なお、クロロプレン系重合体B中の2,3-ジクロロ-1,3-ブタジエン単量体単位の含有率は、クロロプレン系重合体Bを含むラテックスを凍結乾燥させて得たクロロプレン系重合体Bの熱分解ガスクロマトグラフを測定することで求めることができる。
<熱分解ガスクロマトグラフの測定>
熱分解ガスクロマトグラフは以下の測定条件で実施できる。
・使用カラム:DB-5 0.25mmφ×30m(膜厚1.0μm)
・カラム温度:50℃→10℃/min→120℃→25℃/min→300℃
・注入口温度:270℃
・検出器温度:280℃
・試料量:0.05mg
【0125】
(クロロプレン系ブロック共重合体A、クロロプレン系重合体Bのトルエン可溶分の分子量)
クロロプレン系ブロック共重合体Aを含むラテックス、及び、クロロプレン系重合体Bを含むラテックスを凍結乾燥させることにより得られた乾燥物20mgをトルエン20mlに12時間以上溶解させてゾルを分離させた。その後、分離したゾルをTHF溶液20mlに溶解することで試料を得て、下記の条件でゲル浸透クロマトグラフィー(GPC)測定を行った。重量平均分子量(Mw)の算出は、ポリスチレン換算で求めた。

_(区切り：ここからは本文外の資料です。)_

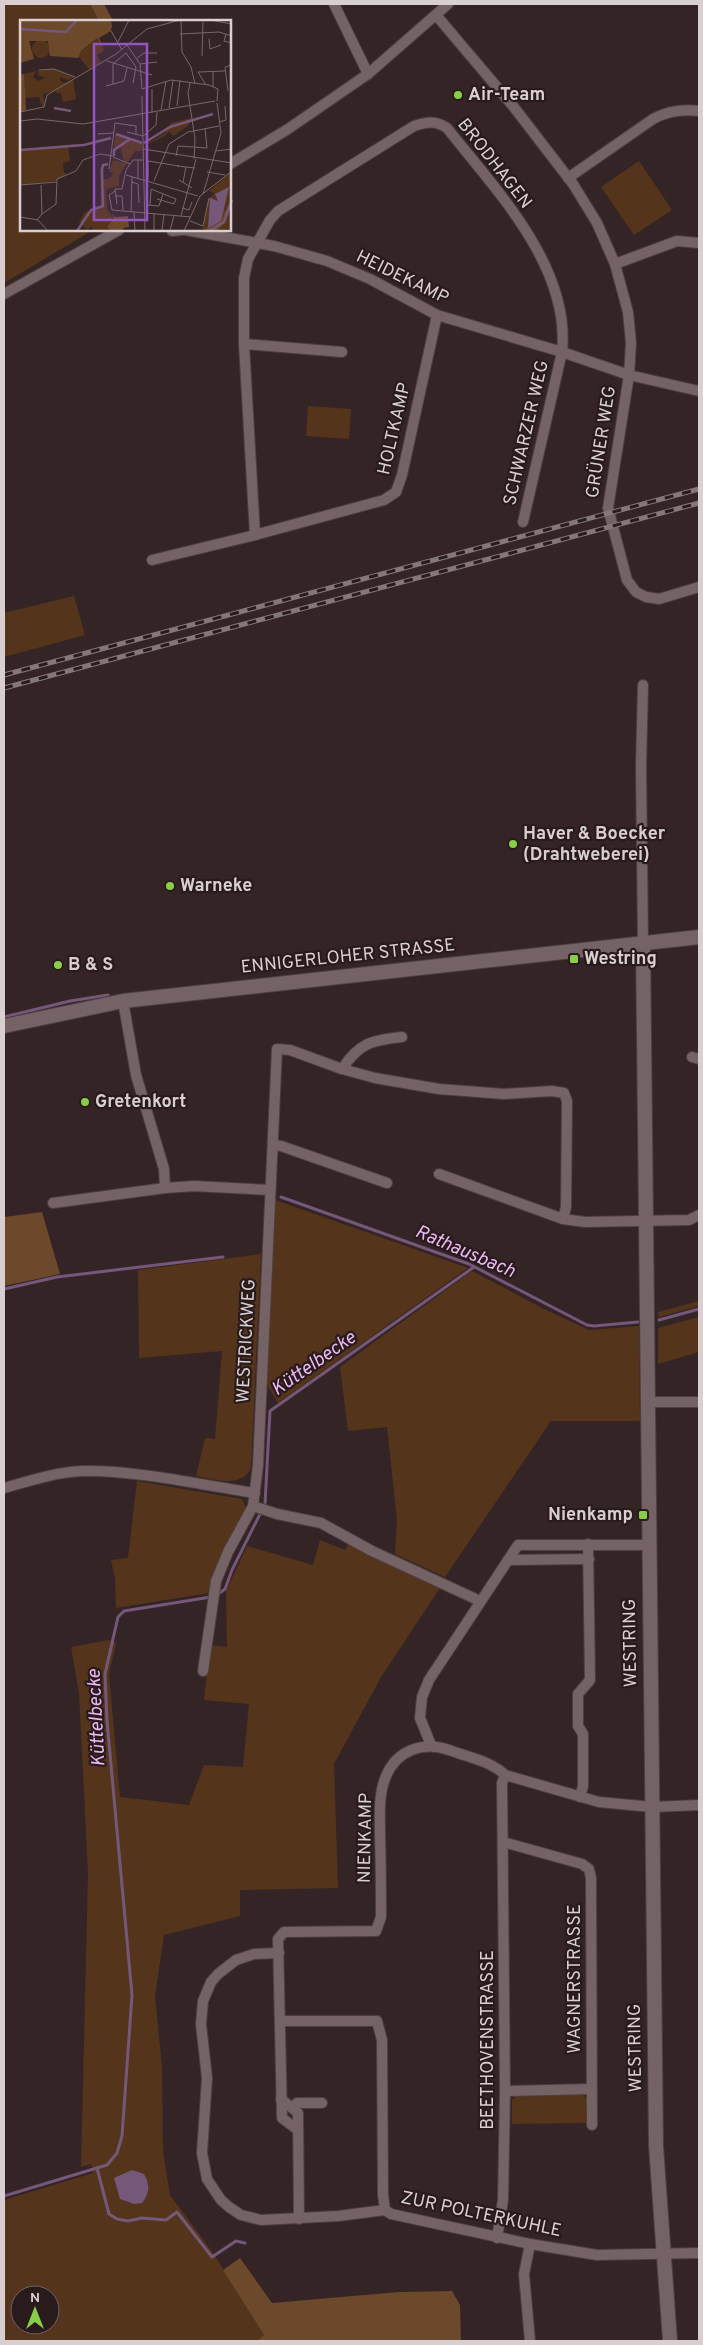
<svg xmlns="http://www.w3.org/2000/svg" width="703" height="2345" font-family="Overpass,sans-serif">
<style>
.green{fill:#54351b;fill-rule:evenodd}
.forest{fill:#6d492b}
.water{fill:#75577a}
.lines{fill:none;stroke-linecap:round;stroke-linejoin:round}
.stream{stroke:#75577a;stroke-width:3}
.street-casing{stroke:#4c3f41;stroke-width:12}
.secondary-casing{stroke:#4c3f41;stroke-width:16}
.street{stroke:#756264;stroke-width:10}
.secondary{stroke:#756264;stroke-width:14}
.rail-casing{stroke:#847778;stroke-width:5}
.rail{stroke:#291a1c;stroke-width:3;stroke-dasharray:9;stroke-linecap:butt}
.poi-dot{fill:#89ce48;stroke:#291a1c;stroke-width:2}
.labels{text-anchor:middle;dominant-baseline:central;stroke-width:4.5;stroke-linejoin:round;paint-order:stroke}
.poi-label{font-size:18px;font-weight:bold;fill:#d9cfd0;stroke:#291a1c;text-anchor:start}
.street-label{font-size:18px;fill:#d9cfd0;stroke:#291a1c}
.water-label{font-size:19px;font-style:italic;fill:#eab8f3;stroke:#291a1c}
.inset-river{fill:none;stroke:#75577a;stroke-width:2.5}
.inset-road{fill:none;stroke:#76686a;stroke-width:1}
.view{fill:#9255c3;fill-opacity:0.15;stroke:#9255c3;stroke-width:2.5}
.inset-edge{fill:none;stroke:#d9cfd0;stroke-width:2.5}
</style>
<rect width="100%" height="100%" fill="#342426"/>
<!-- green -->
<g class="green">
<path d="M4 4H90L99 21H21V230H87L88 233 4 283Z"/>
<path d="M639 161 672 210 634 235 601 187Z"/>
<path d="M308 406 351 409 349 439 306 436Z"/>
<path d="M74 596 85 635 4 657V613Z"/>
<path d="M275 1200 468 1268 278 1403 268 1386 267 1377Z"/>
<path d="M261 1254 251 1468C241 1489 215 1479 196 1476L205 1438 215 1439 222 1351 139 1358 138 1270Z"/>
<path d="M472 1271 544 1309 589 1330 639 1326 640 1421H551L445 1577 395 1554 397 1520 387 1427 348 1431 340 1367Z"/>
<path d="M699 1301V1306L659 1317 658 1312Z"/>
<path d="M699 1317V1352L658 1364V1328Z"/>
<path d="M137 1481 242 1499 246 1508 216 1568 209 1593 116 1608 115 1579 111 1560 128 1558Z"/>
<path d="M320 1540 345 1550 348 1544 440 1588 381 1677 334 1764 338 1888 240 1890V1916L164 1935 155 1996 162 2068 163 2151 170 2195 213 2253 264 2335 257 2341H4V2200L93 2173 91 2164 81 2167 88 1873 79 1693 71 1647 109 1640 116 1643 109 1674 120 1797 189 1805 204 1765 243 1767 249 1704 204 1700 210 1645 227 1647 226 1591 247 1546 313 1565ZM20 2295H50V2325H20Z"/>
<path d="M581 2093 586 2098V2123L512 2124V2100L517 2094Z"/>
</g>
<!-- forest -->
<g class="forest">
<path d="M90 4H104L113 21H99Z"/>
<path d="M42 1212 60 1274 4 1286V1217Z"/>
<path d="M240 2258 272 2303 399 2292 452 2291 460 2305 461 2341H257L264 2335 223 2270Z"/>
</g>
<!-- water -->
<path class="water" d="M132 2170 144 2174C150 2184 150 2193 142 2203L134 2204 120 2199 114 2178Z"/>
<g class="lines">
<!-- stream -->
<g class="stream">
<path d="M4 1017 70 1001 108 995"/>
<path d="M281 1197 469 1264 587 1325 594 1326 638 1322"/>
<path d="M4 1289 57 1277 223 1257"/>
<path d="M659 1320 699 1309"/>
<path d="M217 1595 225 1589 232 1570 265 1504 270 1411 474 1267"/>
<path d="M97 2168 109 2214 117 2219 128 2221 142 2218 166 2220 177 2212 212 2257 236 2241 245 2243"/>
<path d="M4 2196 107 2165 117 2153 122 2136 132 1995 107 1721 105 1674 118 1617 124 1611 211 1597"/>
</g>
<defs>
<g id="street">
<path d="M334 4 368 74"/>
<path d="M436 15 513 106 573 184 597 223 615 264 628 312 631 343 629 375 608 508 627 580 636 592 646 597 659 599 699 587"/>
<path d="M230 164 288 129 368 74 448 4"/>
<path d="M568 178 653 119C668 111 682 109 699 111"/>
<path d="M186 230 274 246 327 261 370 279 437 315 562 352 629 375 699 391"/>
<path d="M172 231 182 230"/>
<path d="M615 264 677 241 699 243"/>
<path d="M4 294 119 230"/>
<path d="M244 344 342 352"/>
<path d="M255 535 244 344V278L248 259 257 243 270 220 278 211 414 126C427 122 435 120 447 128 496 190 571 267 562 352L523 522"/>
<path d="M152 560 255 535 384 500 396 492 402 475 437 315"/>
<path d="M643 685 641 766 643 943"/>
<path d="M123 1001 136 1075 164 1169 165 1188"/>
<path d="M692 1057 699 1059"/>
<path d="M342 1069C359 1043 372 1040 402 1037"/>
<path d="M273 1145 281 1146 387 1183"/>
<path d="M439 1174 563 1219 585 1222 689 1220 699 1215"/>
<path d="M53 1203 165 1188 194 1186 270 1190"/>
<path d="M648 1402H699"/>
<path d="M4 1488C29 1481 56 1472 83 1471 136 1470 202 1485 255 1493"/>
<path d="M253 1506 277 1514 321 1523 372 1551 480 1601"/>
<path d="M508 1560 589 1559"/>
<path d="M203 1671 216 1581 228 1552 253 1506 258 1465 277 1049 290 1050 342 1069 375 1078 439 1089 504 1094 552 1091 564 1093 567 1101 566 1207 563 1219"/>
<path d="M431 1745 420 1718 422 1697 429 1680 518 1545H649"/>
<path d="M580 1797 583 1786V1734L578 1726V1694L590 1680 588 1544"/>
<path d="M503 1842 582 1864 589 1869 591 1878 592 2125"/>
<path d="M279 1953 254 1954 236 1960 218 1974 211 1982 203 2001 201 2024 207 2078 202 2153 207 2179 221 2200 229 2207 241 2215 261 2220 338 2216 385 2210"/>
<path d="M280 2021H377L382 2040 383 2195 385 2210 391 2214 530 2244 597 2255 699 2253"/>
<path d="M505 2091 591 2089"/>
<path d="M281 2099 298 2113 299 2219"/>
<path d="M293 2108 297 2103H322"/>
<path d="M298 2130 282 2118 278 1939 284 1932 376 1931 381 1917C381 1891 381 1864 380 1837 380 1817 378 1795 386 1776 397 1750 423 1741 449 1750 467 1757 491 1761 505 1775L599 1802 652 1807 699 1805"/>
<path d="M497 2238 503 2200 505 2091 502 1783 505 1775"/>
<path d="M530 2244 524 2274 530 2341"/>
</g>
<g id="secondary">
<path d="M643 943 656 2146 670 2341"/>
<path d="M4 1026 123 1001 699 937"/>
</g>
</defs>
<!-- street casing -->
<use href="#street" class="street-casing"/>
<!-- secondary casing -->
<use href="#secondary" class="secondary-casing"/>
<!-- street -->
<use href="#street" class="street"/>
<!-- secondary -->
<use href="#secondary" class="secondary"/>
<defs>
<g id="rail">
<path d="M4 675 699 489"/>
<path d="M4 688 699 503"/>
</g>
</defs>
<!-- rail casing -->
<use href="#rail" class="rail-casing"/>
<!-- rail -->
<use href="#rail" class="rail"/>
</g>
<!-- markers -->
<g class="poi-dot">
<circle cx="458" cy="95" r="5"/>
<circle cx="513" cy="844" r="5"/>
<circle cx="170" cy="886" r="5"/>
<rect x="569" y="954" width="10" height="10" rx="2.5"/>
<circle cx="58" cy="965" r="5"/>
<circle cx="85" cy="1102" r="5"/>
<rect x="638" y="1510" width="10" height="10" rx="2.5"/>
</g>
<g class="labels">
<!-- poi labels -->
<g class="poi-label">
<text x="468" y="95">Air-Team</text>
<text x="523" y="834">Haver &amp; Boecker<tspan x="523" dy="21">(Drahtweberei)</tspan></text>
<text x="180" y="886">Warneke</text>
<text x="584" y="959">Westring</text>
<text x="68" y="965">B &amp; S</text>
<text x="95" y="1102">Gretenkort</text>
<text x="633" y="1515" text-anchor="end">Nienkamp</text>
</g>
<!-- street labels -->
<g class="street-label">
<text transform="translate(494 164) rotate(52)">BRODHAGEN</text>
<text transform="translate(402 278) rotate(26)">HEIDEKAMP</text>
<text transform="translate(395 429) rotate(-77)">HOLTKAMP</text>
<text transform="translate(527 433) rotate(-77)">SCHWARZER WEG</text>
<text transform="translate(602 442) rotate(-81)">GRÜNER WEG</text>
<text transform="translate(348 957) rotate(-6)">ENNIGERLOHER STRASSE</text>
<text transform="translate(247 1341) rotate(-87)">WESTRICKWEG</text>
<text transform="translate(631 1643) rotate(-91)">WESTRING</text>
<text transform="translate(366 1838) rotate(-89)">NIENKAMP</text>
<text transform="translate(575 1979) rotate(-90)">WAGNERSTRASSE</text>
<text transform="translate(488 2040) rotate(-90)">BEETHOVENSTRASSE</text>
<text transform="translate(636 2048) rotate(-91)">WESTRING</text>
<text transform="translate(481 2215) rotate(12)">ZUR POLTERKUHLE</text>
</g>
<!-- water labels -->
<g class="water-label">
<text transform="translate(465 1252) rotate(23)">Rathausbach</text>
<text transform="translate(314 1364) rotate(-35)">Küttelbecke</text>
<text transform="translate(97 1718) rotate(-93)">Küttelbecke</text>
</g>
</g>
<!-- overview -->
<g transform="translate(20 20)">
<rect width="211" height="211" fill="#342426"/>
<path d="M77 18 84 31 77 35 81 42 69 49 58 36 59 33ZM12 29a9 9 0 1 1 18 0a9 9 0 1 1-18 0ZM34 49 54 57 49 60 40 57V61L45 63 53 59 56 79 43 82 41 73H34L37 71 38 70 23 74 25 86H22L19 77 5 78 4 54 16 51 13 57 18 61 26 57 19 56 17 51ZM171 98 169 105 153 116 149 111 145 116 124 126 145 113 151 103ZM95 114 122 124V131H115L108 142 104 141 100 126 94 128ZM63 123 48 126 50 141 43 143 44 153 48 154 35 161 0 165 1 130ZM93 140 107 143 99 156V166L86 169 87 189 94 199 87 206 91 211H75L71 207 67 210 59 203 65 192 81 187 80 148 83 147V159H88L92 156 93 152H89ZM211 152V209L182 211 189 178 195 173 189 171Z" fill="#54351b"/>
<path d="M0 0H91L92 6 91 11 79 18 85 31 77 18 61 31 58 38 30 36 28 21H9L14 39 0 43ZM4 54 6 90 0 92V55ZM211 180 205 203 196 211H187L186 208 201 201 204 194 201 190 205 192ZM92 193 95 197 108 196 109 207 103 208 104 211H91L87 206 94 199Z" fill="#6d492b"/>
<path d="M209 167 201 201 188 208 190 178 198 181 195 174Z" fill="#75577a"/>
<path class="inset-river" d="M0 9 46 12 57 0M34 88 51 91M96 114 122 123M124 123 150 107 193 94M0 130 64 125 91 118M94 136V130L110 119M57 211 71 190 83 186 82 150 83 145 88 144M189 211 204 202 212 180"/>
<path class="inset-road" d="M190 0 212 4M161 1 162 32 171 47 175 64M91 11 102 30M160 14 199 12 212 16M206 14 204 21 212 23M189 19 190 29 201 25M98 22 109 0M107 25 120 44 122 69 151 60 189 65 198 69 197 81M182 36 183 2M117 38 124 33H137M87 41 132 55M120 44 137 42M19 50 34 49 55 57M170 63 168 73 175 119 174 139M93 64V44L106 33 116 47 113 63M186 65 178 52 205 51M86 66 104 61 107 48M193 67V51M132 69V93M208 71 205 47 212 45M122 76 125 211M157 86 160 60M149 88 153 60M141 90 146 61M0 92 24 87 27 75 96 34 127 9 160 0M0 101 17 99 63 104 195 81M199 102 206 100 205 86M107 112 123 116M78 114 94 113M123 116 136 105 137 92M123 129 212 143M195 131 212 129M156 136 158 126 187 128 185 108M93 137 110 144M157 146 175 148M89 149 95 103 116 106V115M187 152 205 155M106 155 178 176M118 159V140M128 159V141L159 146M159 160 172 168M134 161 149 124 168 112 199 106M112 162 118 164 119 183M163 162 166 147M0 165 36 162M95 171 89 175 92 190 171 197M183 174 201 113 197 83M95 176H102L103 190M97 184 95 169H102L106 150 113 140H123M127 185 139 186 143 174M130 185 131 169 156 179 154 184 137 179M162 188 169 190 172 182M111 192 112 157M114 192 115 211M22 194 36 184 37 159 56 151 63 140 80 134 93 136M161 196 176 139M0 197 18 200 28 211M17 200 22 194 21 165M170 201 183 206 189 178M134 211V193M142 211 144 194M150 211 154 195M164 211 180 176 212 151"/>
<path class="view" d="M74 24H127V200H74Z"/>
<rect width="211" height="211" class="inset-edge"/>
</g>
<!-- border -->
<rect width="703" height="2345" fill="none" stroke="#d9cfd0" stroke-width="10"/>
<!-- north arrow -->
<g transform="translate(35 2310)"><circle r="24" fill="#291a1c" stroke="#6f6264"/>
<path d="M0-4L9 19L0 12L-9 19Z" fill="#89ce48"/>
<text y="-8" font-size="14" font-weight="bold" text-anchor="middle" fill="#d9cfd0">N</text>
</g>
</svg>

測定装置:東ソー株式会社製、ゲル浸透クロマトグラフ(HLC-8320)
カラム:東ソー株式会社製、TSKgel GMHHR-Hを3本直列
検出:示差屈折率
溶媒:テトラヒドロフラン
検量線:標準ポリスチレン(PS)を用いて作成
【0126】
(トルエン不溶分)
クロロプレン系ブロック共重合体Aを含むラテックス、及び、クロロプレン系重合体Bを含むラテックスを凍結乾燥し、精秤した。得られた凍結乾燥後の質量をXgとした。凍結乾燥後のラテックスを、コニカルビーカーに入れて、23℃で16時間、トルエンで溶解した(ラテックスとトルエンの合計100質量%に対し、ラテックスが0.6質量%となるように調整)。得られたクロロプレン系重合体ラテックスとトルエンの混合物から、遠心分離機を使用し、さらに200メッシュの金網を使用して、ゲル分を分離した。得られたゲル分を風乾後、110℃雰囲気下で、1時間乾燥し、精秤した。乾燥後のゲル分の質量をYgとした。以下の式に従って、トルエン不溶分を算出した。結果を表1に示す。
トルエン不溶分=Y/X×100(%)
【0127】
<浸漬成形体(フィルム)の作製>
(混合クロロプレン系重合体ラテックス組成物の調製)
陶器製ボールミルを用いて、老化防止剤(OMNOVA SOLUTIONS社製、商品名:Wingstay-L)2質量部、β-ナフタレンスルホン酸ホルマリン縮合物のナトリウム塩(花王株式会社製、商品名:デモールN)0.1質量部、及び、水3.2質量部を20℃で16時間混合することにより固形分濃度40質量%の水分散液を調製した。上述の各実施例で得られた混合クロロプレン系重合体ラテックス中のクロロプレン系ブロック共重合体A及びクロロプレン系重合体Bの合計100質量部(固形分換算)にこの水分散液の固形分2.1質量部を混合した後、水を加えて全体の固形分濃度を30質量%に調整することにより成形用クロロプレン系重合体ラテックス組成物を作製した。
【0128】
(フィルムの作製)
外径50mmの陶器製の筒を、水62質量部、硝酸カリウム四水和物35質量部、及び炭酸カルシウム3質量部を混合した凝固液に1秒間浸して取り出した。4分間乾燥させた後、上記で調製したラテックスに2分間浸した。その後45℃の流水で1分間洗浄し、130℃で30分間熱処理して水分を除去し、引張試験用のフィルム(140×150mm、厚み:0.2mm)を作製した。
【0129】
(物性の評価)
作製したフィルムを、130℃で30分間熱処理した後にJIS K 6251に基づき100%伸長時モジュラス、破断時引張強さ及び破断時伸びを測定した。結果を表3及び4に示す。なお、比較例4では、円筒から剥離可能な強度をもったフィルムの作製ができなかった。